I can remember the thoughts in that fifteen-year-old head of mine. How much I just wanted to sit and be with my music and my daydreams. But then another thought presenting itself, more of an awareness than a fully-formed idea. I won’t always have this moment. 

And so, I wrapped the ear buds around the iPod and took off through the grass, reaching the edge of the driveway just in time for the ball to hit my hands and my toes to lift off the concrete to take the shot. Swish. My dad grinned at me. “Want to go to the library later?”

I’ll never regret that choice. The hours spent playing in the driveway. When you realize how delicate Time is, you treat it differently. It becomes something you pay attention to. Something you stay up late thinking about. It made sense to savor that moment with a sick dad, but I failed to connect awareness and appreciation to all the other pieces of life that fade with time.

I didn’t understand that my life was bound up not in just that moment, but in all the other ones, too. The hours on the stinky bus and in the locker room. The conversations with my teammates about math class and the best-looking options on the boys’ team. The nervous minutes before warm up when Dad and I would sit in the Rav-4 and blast the soundtrack to National Treasure.

Maybe I deserved to win that final game, but maybe I didn’t. Maybe I just didn’t care enough. Technically, you can be the best. The fastest runner, the quickest strategist, the most accurate shooter. But you’ll still lose. At the end of the day, MVP doesn’t matter. 

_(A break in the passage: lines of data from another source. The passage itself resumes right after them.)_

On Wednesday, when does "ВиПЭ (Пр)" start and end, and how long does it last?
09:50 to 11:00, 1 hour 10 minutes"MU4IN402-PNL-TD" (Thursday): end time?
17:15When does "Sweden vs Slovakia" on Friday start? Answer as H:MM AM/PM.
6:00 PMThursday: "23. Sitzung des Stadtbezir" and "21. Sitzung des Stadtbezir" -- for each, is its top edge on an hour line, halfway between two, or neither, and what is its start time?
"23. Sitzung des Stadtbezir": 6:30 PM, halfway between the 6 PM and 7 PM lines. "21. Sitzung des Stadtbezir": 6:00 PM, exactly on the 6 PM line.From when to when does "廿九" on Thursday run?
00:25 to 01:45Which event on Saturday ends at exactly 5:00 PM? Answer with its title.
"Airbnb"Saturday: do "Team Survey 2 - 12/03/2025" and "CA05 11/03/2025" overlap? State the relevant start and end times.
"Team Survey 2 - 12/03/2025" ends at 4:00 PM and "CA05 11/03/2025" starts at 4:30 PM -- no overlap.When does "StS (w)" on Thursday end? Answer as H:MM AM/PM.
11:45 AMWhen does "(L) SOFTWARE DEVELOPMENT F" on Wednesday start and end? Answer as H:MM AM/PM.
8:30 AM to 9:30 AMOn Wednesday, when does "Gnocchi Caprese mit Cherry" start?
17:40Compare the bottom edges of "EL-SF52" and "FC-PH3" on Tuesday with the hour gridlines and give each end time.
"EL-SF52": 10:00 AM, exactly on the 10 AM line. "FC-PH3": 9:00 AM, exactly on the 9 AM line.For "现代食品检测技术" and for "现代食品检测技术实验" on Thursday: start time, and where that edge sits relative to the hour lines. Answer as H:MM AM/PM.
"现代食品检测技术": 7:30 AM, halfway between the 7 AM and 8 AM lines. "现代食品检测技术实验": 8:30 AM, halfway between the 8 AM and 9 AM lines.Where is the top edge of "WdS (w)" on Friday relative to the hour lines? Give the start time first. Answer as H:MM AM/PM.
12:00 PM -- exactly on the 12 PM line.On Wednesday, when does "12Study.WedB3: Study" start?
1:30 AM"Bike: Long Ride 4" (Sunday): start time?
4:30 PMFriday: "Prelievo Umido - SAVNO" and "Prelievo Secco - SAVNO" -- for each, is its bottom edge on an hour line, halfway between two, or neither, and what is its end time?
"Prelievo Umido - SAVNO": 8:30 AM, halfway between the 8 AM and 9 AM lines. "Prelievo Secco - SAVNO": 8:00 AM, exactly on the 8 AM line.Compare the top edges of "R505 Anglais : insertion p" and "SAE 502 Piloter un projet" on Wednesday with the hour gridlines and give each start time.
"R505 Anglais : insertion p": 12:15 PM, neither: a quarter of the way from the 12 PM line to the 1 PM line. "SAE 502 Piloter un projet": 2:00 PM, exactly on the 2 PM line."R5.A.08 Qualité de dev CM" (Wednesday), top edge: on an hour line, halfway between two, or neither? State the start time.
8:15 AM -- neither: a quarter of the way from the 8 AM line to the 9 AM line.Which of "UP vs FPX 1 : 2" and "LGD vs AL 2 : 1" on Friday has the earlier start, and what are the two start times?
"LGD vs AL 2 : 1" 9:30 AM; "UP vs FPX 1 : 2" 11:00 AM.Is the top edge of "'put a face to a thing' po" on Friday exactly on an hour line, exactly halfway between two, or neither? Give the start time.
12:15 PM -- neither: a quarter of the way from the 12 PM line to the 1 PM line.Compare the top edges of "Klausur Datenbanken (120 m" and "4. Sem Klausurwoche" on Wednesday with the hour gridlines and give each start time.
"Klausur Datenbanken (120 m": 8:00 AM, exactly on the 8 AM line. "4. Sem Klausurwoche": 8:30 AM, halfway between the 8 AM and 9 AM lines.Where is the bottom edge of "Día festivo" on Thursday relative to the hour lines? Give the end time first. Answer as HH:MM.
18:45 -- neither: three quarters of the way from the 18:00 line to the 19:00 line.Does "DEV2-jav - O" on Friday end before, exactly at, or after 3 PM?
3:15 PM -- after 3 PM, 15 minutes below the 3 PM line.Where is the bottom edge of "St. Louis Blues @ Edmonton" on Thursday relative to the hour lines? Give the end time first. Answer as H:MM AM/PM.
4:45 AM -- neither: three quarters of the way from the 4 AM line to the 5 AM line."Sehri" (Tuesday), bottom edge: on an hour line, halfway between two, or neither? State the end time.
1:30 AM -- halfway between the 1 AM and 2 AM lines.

I thought my way to the championship was laid out like the perfect pair of tennis shoes, fitted just for me, until one toothpick of an ankle got in the way. Instead of a trophy ceremony, I watched everything I’d worked for, and hadn’t worked for, drift away with the clock.

And I still regret that – waiting until the last hour to care. Because by then it was too late. 

So, if basketball taught me anything, it’s this: 1) Life is full of surprises and doesn’t always play by the rules. It reserves the right to smash you with a technical foul when you least expect it. 2) Don’t wait until the last hour to care. Don’t wait for a bum ankle to wake you up and force you to acknowledge that this is the last game and there won’t be another one. Don’t do that. Not with marriage, with friendship, with dreams. Not with anything. Love it while you have it. 

And 3) You can try really hard, care a whole lot, and still lose. That is also life. God is probably using it to change you. Accept that, too. 

Eighteen-year-old E. Photo credit: Marybeth Peters.
More about Elizabeth Lyvers

4 Comments
    1. I’m in tears of joy and sorrow as I read this beautiful writing today. Joy because of who wrote and sorrow because I’ve let many people down because of not listening to that still small voice that Carnal self took for granted. Thank you Liz.

    1. You have an amazing gift for writing. Not many have your ability to make people laugh, cry and reflect while reading your writings.

    1. I am amazed at the wisdom & gift of writing that you possess at such a young age! A lot of people come to this realization but not until they are much older! I am thankful for the sharing! It helped me & I am sure it will others who read it! Keep writing Sweet Elizabeth! God has given you a precious gift! We Love You! ♥️
      U P Larry & Sara

    1. So very wonderful! Love the analogies! A great insightful work full of deep wisdom!